Como prueba, por así decirlo, de su indiferencia erótica, y en cierto modo como una coartada moral, aunque insensata, llevó sus pesquisas comerciales hasta los locales del amor homosexual, locales que hasta entonces había rehuido temerosamente. No obstante, tenía la sensación de que quizá le llevaba a estos locales otro motivo. Cuanto allí sucedía debía en pura lógica haberle dejado indiferente, y en cambio era curioso el horror que experimentaba al ver bailar juntos a dos hombres mejilla con mejilla.

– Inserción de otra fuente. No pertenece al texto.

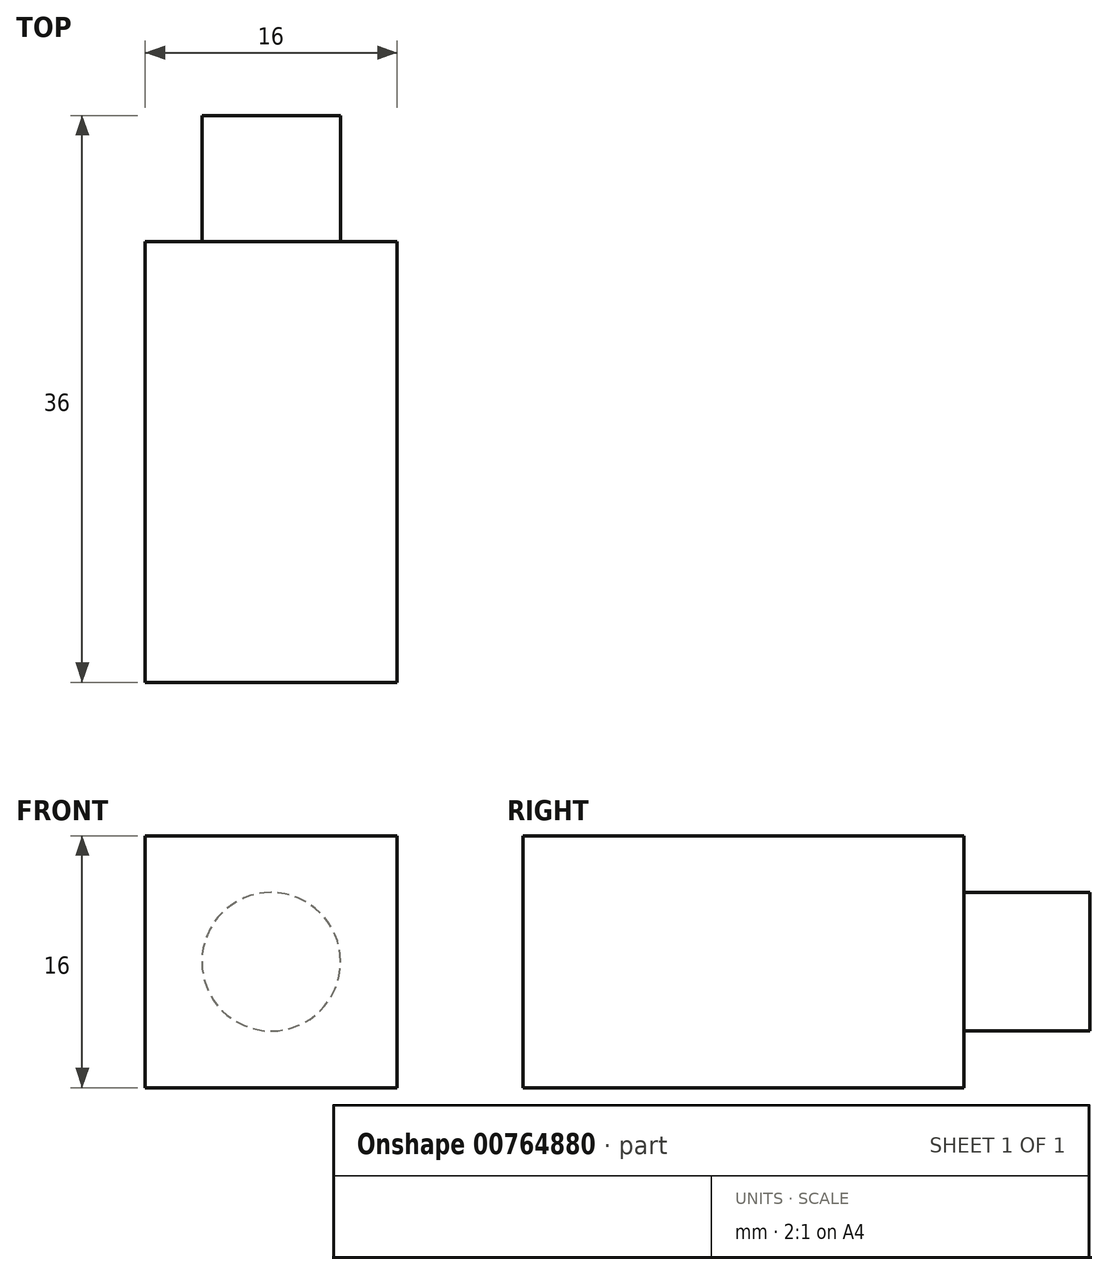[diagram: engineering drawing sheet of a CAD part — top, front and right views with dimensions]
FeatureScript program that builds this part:
annotation { "Feature Type Name" : "Feature", "Feature Type Description" : "" }
export const myFeature = defineFeature(function(context is Context, id is Id, definition is map)
    precondition{}
    {
        {
            var Q0;
            Q0=qCreatedBy(makeId("Front.planeOp"),FACE);
            var sketch = newSketch(context, id + "F0", { "sketchPlane" : qUnion([Q0])});
            skLineSegment(sketch, "E0.bottom", {"start": v(0, 0) * mm, "end": v(16, 0) * mm});
            skLineSegment(sketch, "E0.top", {"start": v(0, 16) * mm, "end": v(16, 16) * mm});
            skLineSegment(sketch, "E0.left", {"start": v(0, 0) * mm, "end": v(0, 16) * mm});
            skLineSegment(sketch, "E0.right", {"start": v(16, 0) * mm, "end": v(16, 16) * mm});
            skSolve(sketch);
        }
        {
            var Q0;
            Q0=makeQuery(id+"F0.imprint","IMPRINT",FACE,{"disambiguationData":[TD([[makeQuery(id+"F0.imprint","IMPRINT",EDGE,{"derivedFrom":sQuery(id+"F0.wireOp",EDGE,"E0.bottom")}),1.0]])]});
            extrude(context, id + "F1", {"entities" : qUnion([Q0]), "depth" : 28 * mm, "offsetDistance" : 25 * mm});
        }
        {
            var Q0;
            Q0=makeQuery(id+"F1.opExtrude","CAP_FACE",FACE,{"disambiguationData":[OSD([sQuery(id+"F0.wireOp",EDGE,"E0.bottom"),sQuery(id+"F0.wireOp",EDGE,"E0.top"),sQuery(id+"F0.wireOp",EDGE,"E0.left"),sQuery(id+"F0.wireOp",EDGE,"E0.right")])],"isStart":true});
            var sketch = newSketch(context, id + "F2", { "sketchPlane" : qUnion([Q0])});
            skLineSegment(sketch, "E1", {"start": v(-8, 16) * mm, "end": v(-8, 0) * mm, "construction": true});
            skLineSegment(sketch, "E2", {"start": v(0, 8) * mm, "end": v(-8, 8) * mm, "construction": true});
            skCircle(sketch, "E3", {"center": v(-8, 8) * mm, "radius": 4.4 * mm});
            skSolve(sketch);
        }
        {
            var Q0;
            Q0=makeQuery(id+"F2.imprint","IMPRINT",FACE,{"disambiguationData":[TD([[makeQuery(id+"F2.imprint","IMPRINT",EDGE,{"derivedFrom":sQuery(id+"F2.wireOp",EDGE,"E3")}),1.0]])]});
            extrude(context, id + "F3", {"entities" : qUnion([Q0]), "operationType" : NewBodyOperationType.ADD, "depth" : 8 * mm, "offsetDistance" : 25 * mm});
        }
    });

No podía evitar recordar siempre la primera vez que estuvo en uno de esos antros inmundos, y cómo él, un muchacho a quien habían echado a rodar por el mundo sin que apenas hubiera conocido a su madre, sintió terribles deseos de huir y refugiarse junto a ella cuando vio por primera vez a un invertido, vestido con largo traje de seda y corpiño, que cantaba con voz de falsete canciones obscenas. Cuando ahora volvía a ver semejante porquería y se tragaba las náuseas que le provocaba la visión de estos homosexuales, pensaba que mamá Hentjen, aquella zorra, podría realmente comprender cuán poca diversión le proporcionaban sus gestiones comerciales.
(En Hermann Broch, Esch o la anarquía)
N. b.: el título de la entrada es mío.